- About this task -
Transcribe the full listing without changing a word, and omit its pictures.
(Data section Opens)
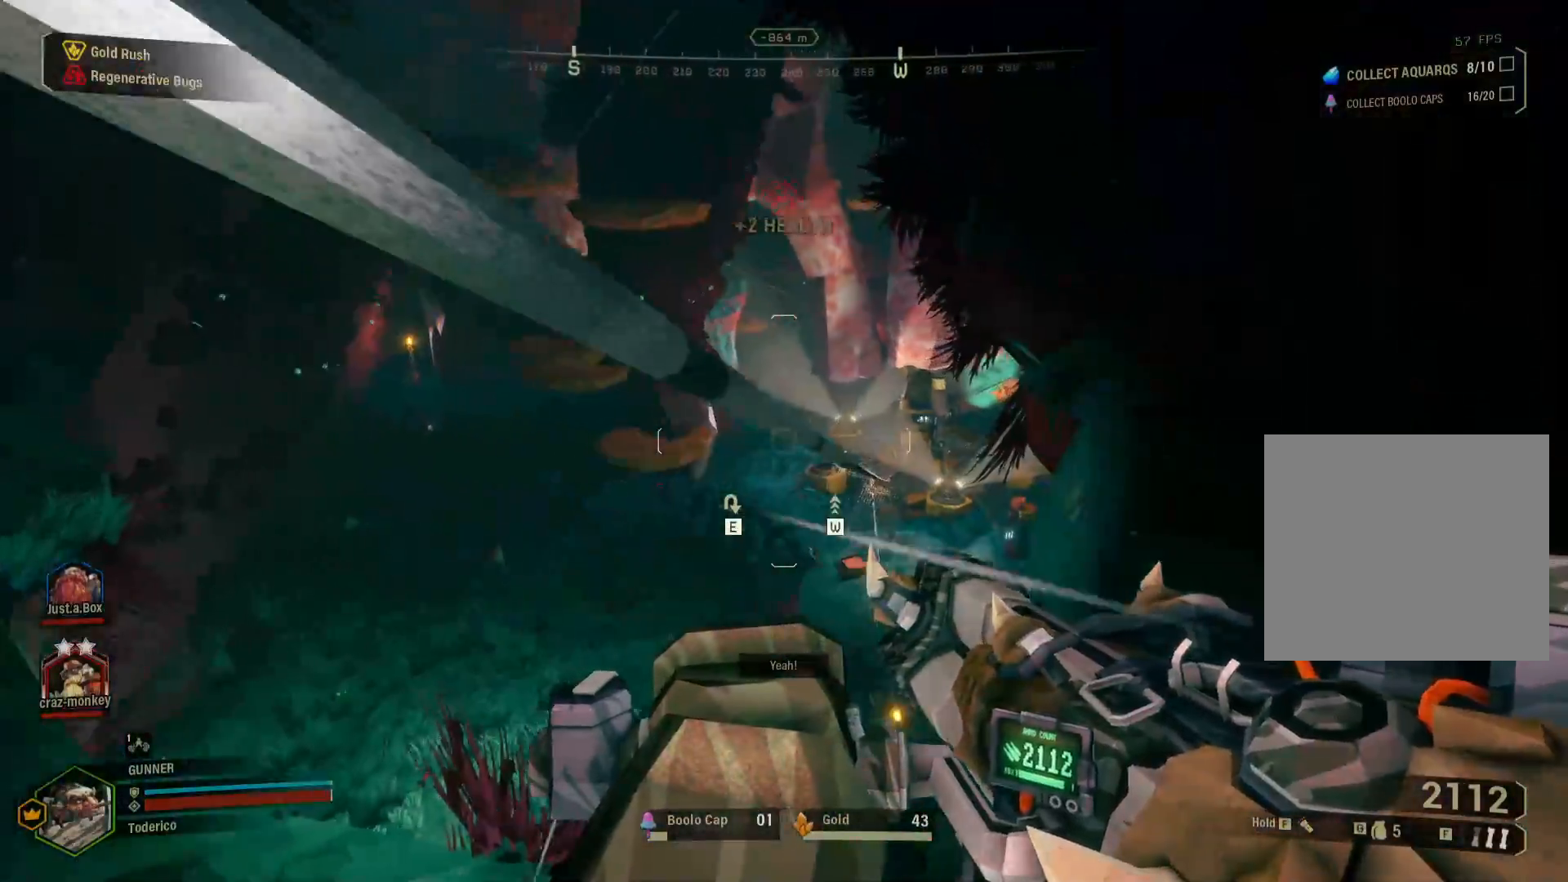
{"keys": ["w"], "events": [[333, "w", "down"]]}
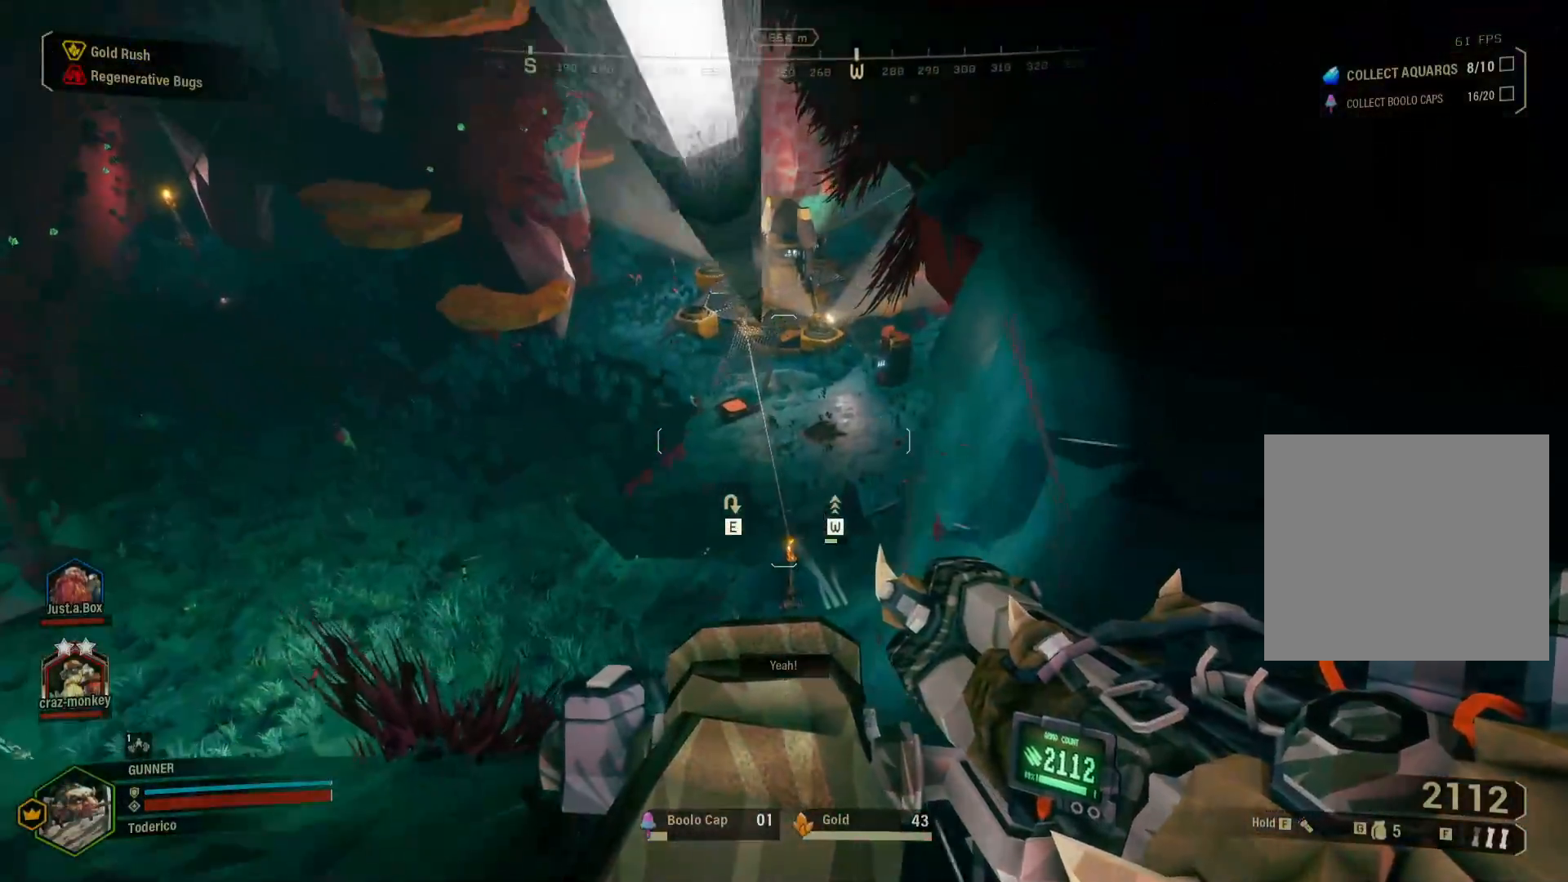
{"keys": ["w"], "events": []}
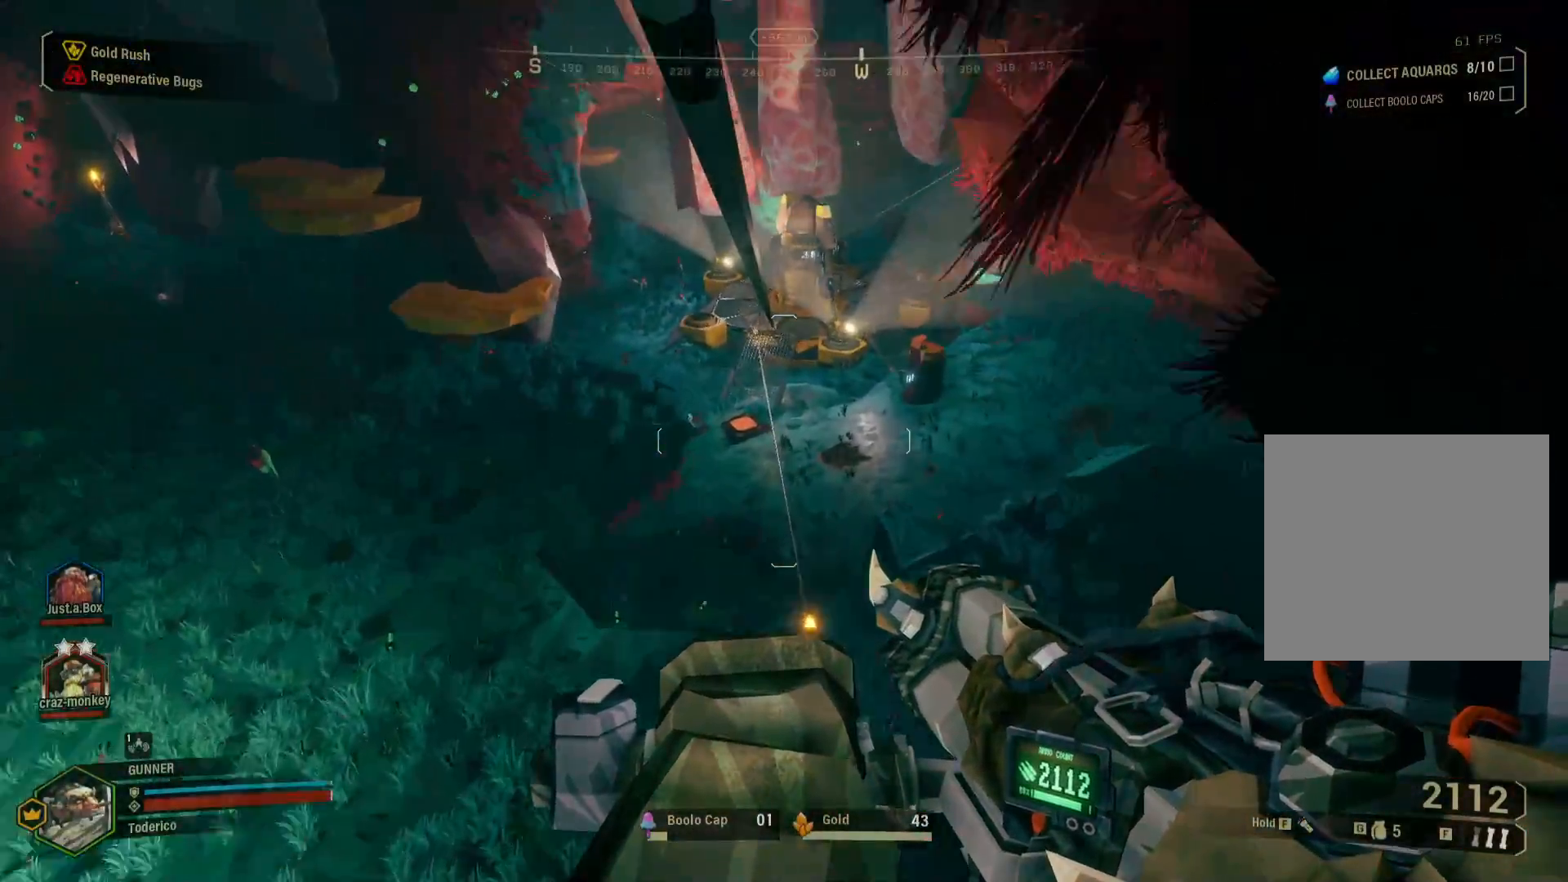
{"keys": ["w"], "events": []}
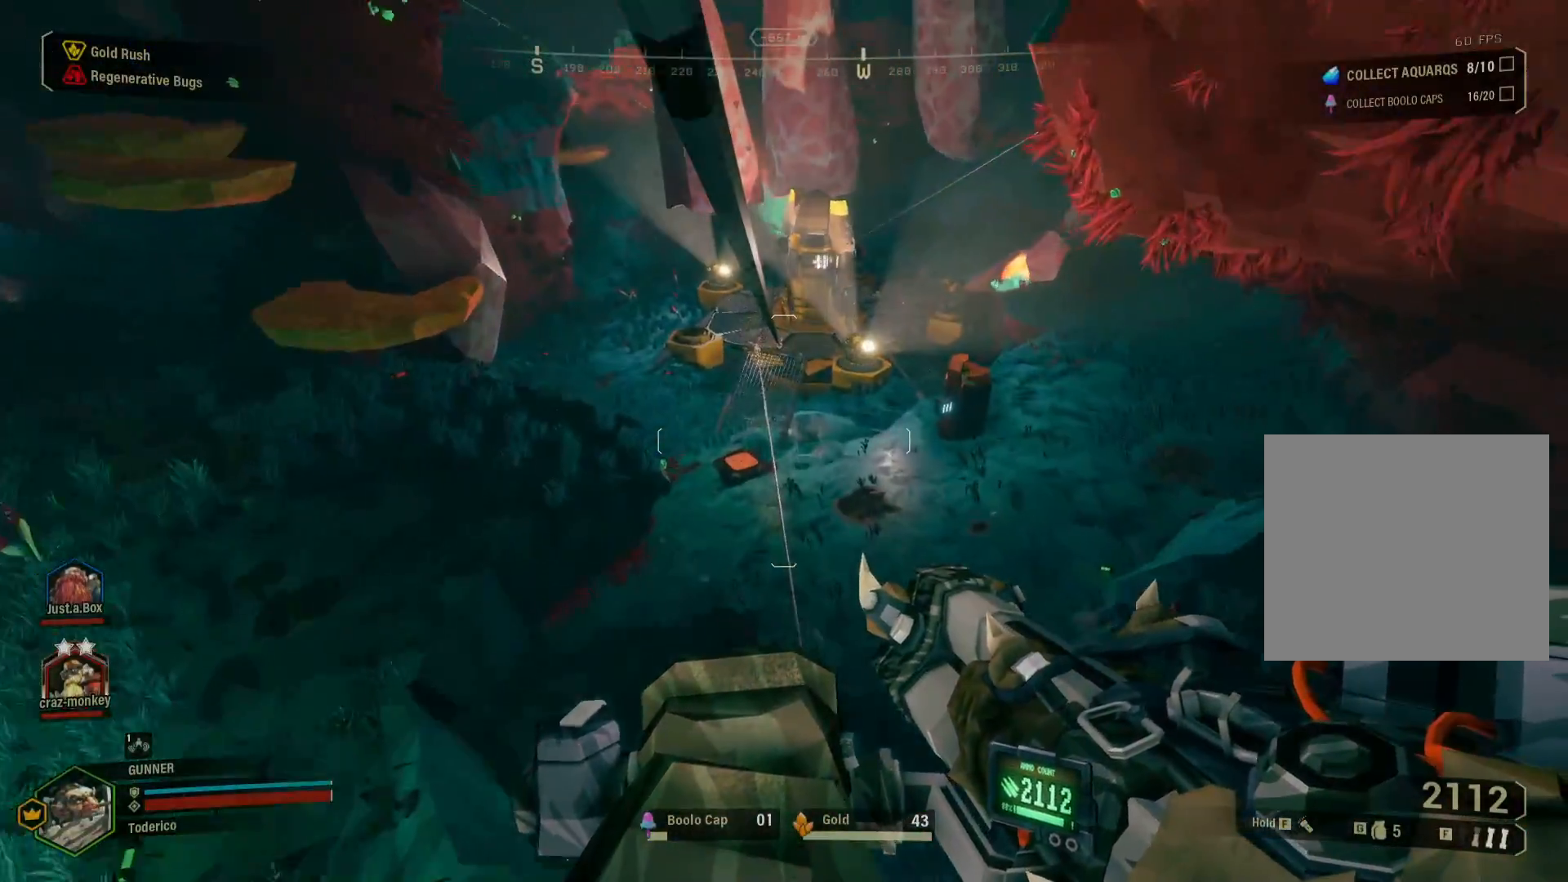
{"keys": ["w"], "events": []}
(Data section Closes)
- Written solution -
{"keys": ["w"], "events": [[333, "w", "down"]]}
{"keys": ["w"], "events": []}
{"keys": ["w"], "events": []}
{"keys": ["w"], "events": []}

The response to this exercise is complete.